O vendedor de ilusões. Pinóquio é paraibano.

Amadeu Robson Cordeiro

Há quem acredite em duentes e fadas. Há quem acredite na sinceridade das pessoas. Há quem acredite na ditadura do proletário. Há, até, quem não acredite em Deus, céticos até a medula.
Com os recentes acontecimentos divulgados pela mídia estadual, envolvendo políticos e dirigentes de empresas, começo a firmar idéia de que este é verdadeiramente um Estado de narigudos e que Gepeto jamais imaginária que sua obra prima se transformaria no decorrer do tempo num vírus devastador.

Pobre Pinóquio. Personagem da literatura infantil deve sentir-se deprimido diante da incorporação avassaladora da sua imagem de “menino mentiroso e narigudo”, sendo disseminada por toda estrutura governamental dos poderes.

Como nossa literatura infantil é farta, ela também nos revela em suas entrelinhas que o nosso Pinóquio, o que fora talhado numa oficina de carpintaria, nutria por seu escultor grande respeito e obediência. Sempre que aprontava uma de suas mentirinhas era severamente corrigido. Tal qual jogo de quebra-cabeça era desmontado e deixado inerte numa prateleira, cumprindo a sentença prolatada por seu genitor que sofria, ao vê-lo desfigurado, imobilizado.

Hoje, infelizmente a reprimenda por quem de direito no combate a atos lesivos e mentirosos ao patrimônio, ao cidadão, ao servidor público não existe, por não existir o mínimo de respeito ao povo. Até parece que as “casas de justiça” instaladas as margens da Praça dos Três Poderes, hasteiam a bandeira política do governador de plantão e apodrecem carcomidas por falta de credibilidade.

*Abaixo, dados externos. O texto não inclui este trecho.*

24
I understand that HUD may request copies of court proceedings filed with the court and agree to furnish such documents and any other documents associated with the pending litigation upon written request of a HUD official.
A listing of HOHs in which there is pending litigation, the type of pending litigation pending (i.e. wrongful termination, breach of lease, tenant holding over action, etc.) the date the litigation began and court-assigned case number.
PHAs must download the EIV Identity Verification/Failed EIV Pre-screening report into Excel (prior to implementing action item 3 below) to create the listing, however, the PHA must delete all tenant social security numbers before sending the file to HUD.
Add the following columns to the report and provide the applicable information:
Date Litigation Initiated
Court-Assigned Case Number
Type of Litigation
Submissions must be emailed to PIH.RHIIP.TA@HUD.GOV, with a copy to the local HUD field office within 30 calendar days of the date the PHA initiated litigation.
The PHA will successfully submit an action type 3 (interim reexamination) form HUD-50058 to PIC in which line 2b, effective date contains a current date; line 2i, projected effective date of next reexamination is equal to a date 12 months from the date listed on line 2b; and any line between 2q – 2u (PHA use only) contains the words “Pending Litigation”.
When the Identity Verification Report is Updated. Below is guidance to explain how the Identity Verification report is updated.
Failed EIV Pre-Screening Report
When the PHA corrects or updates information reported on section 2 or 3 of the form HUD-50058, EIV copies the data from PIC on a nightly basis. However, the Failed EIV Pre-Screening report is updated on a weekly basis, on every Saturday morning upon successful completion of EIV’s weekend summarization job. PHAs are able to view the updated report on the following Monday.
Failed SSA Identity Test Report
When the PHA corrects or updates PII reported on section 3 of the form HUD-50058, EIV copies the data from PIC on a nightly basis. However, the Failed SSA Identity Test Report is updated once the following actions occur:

Todos se curvam, todos se dobram. Raras são as exceções, mas, existem. Manter as benesses ofertadas pela grande Corte, em suas variadas formas, valem mais do que a própria moral, do que a dignidade e sobrepõe o juramento solene, disfarçado de hipocrisia.

Pinóquio foi mentiroso, mas o de hoje, da modernidade, deixa a criação original de Gepeto perplexa, ruborescida e atônita. Fizeram um samba de crioulo doido com nossa literatura, misturando no mesmo cenário o Pinóquio, Branca de Neve, Saci-Pererê, comadre fulozinha, boi-tá-tá e o famoso Ali-babá e os quarenta. O que nos falta?

O pequeno boneco, aquele da historia infantil, tinha sentimentos. Mesmo com o coração de madeira, conseguia sensibilizar e emocionar a ponto de fluir lágrimas dos seus pequeninos olhos inanimados. Era criança. Era inocente. Não sabia nem imaginava que seu protótipo seria deturpado por mentes delituosas.

Os nossos Pinóquios que bajulam na administração do Poder são insensíveis, não devem obediência às leis, nada temem. Lágrimas não fluem de suas faces angelicais, a não ser quando não conseguem atingir com seus desideratos o impossível, o ilegal, o injusto.

A história registra as guerras e contendas, fabulas e verdades. A história registra vitórias, derrotas, medos, frustrações, mas deixa de mostrar como a gente poderia ter feito tudo diferente, e, pior, o quanto à gente preferiria ter feito diferente, e o quanto nos envergonhamos da maioria das coisas que já estão encerradas. Não mostra realmente o que somos, somente o que convencionamos ser. O arrependimento é o mais nobre dos sentimentos, mas às vezes chega tarde. O que pode ser feito? Muda-se, portanto, o visual. Mas o difícil é o ritual para a correção moral. Porque, será necessário uma remexida nos valores éticos que não mais existem; na moral, já devorada pelo tempo; na personalidade, que foi a muito corrompida.
Eu, simplesmente um mortal, não me arrependo das coisas que falo, dos artigos que escrevo. Arrependo-me da falta de coragem das coisas que eu deixo de fazer ou dizer. É muito cruel.